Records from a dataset
____________
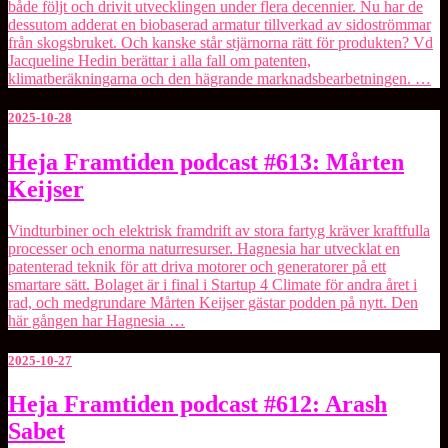
både följt och drivit utvecklingen under flera decennier. Nu har de
dessutom adderat en biobaserad armatur tillverkad av sidoströmmar
från skogsbruket. Och kanske står stjärnorna rätt för produkten? Vd
Jacqueline Hedin berättar i alla fall om patenten,
klimatberäkningarna och den hägrande marknadsbearbetningen. …
2025-10-28
Heja
Heja Framtiden podcast #613: Mårten
Framtiden
Keijser
podcast
#613:
Mårten
Vindturbiner och elektrisk framdrift av stora fartyg kräver kraftfulla
Keijser
processer och enorma naturresurser. ⁠Hagnesia⁠ har utvecklat en
patenterad teknik för att driva motorer och generatorer på ett
smartare sätt. Bolaget är i final i Startup 4 Climate för andra året i
rad, och medgrundare Mårten Keijser gästar podden på nytt. Den
här gången har Hagnesia …
2025-10-27
Heja
Heja Framtiden podcast #612: Arash
Framtiden
Sabet
podcast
____________
### Your task
Starting with the first line of the records above and stopping after the line containing "Jacqueline Hedin berättar", repeat every line exactly and leave out the pictures.

### Response to this task
både följt och drivit utvecklingen under flera decennier. Nu har de
dessutom adderat en biobaserad armatur tillverkad av sidoströmmar
från skogsbruket. Och kanske står stjärnorna rätt för produkten? Vd
Jacqueline Hedin berättar i alla fall om patenten,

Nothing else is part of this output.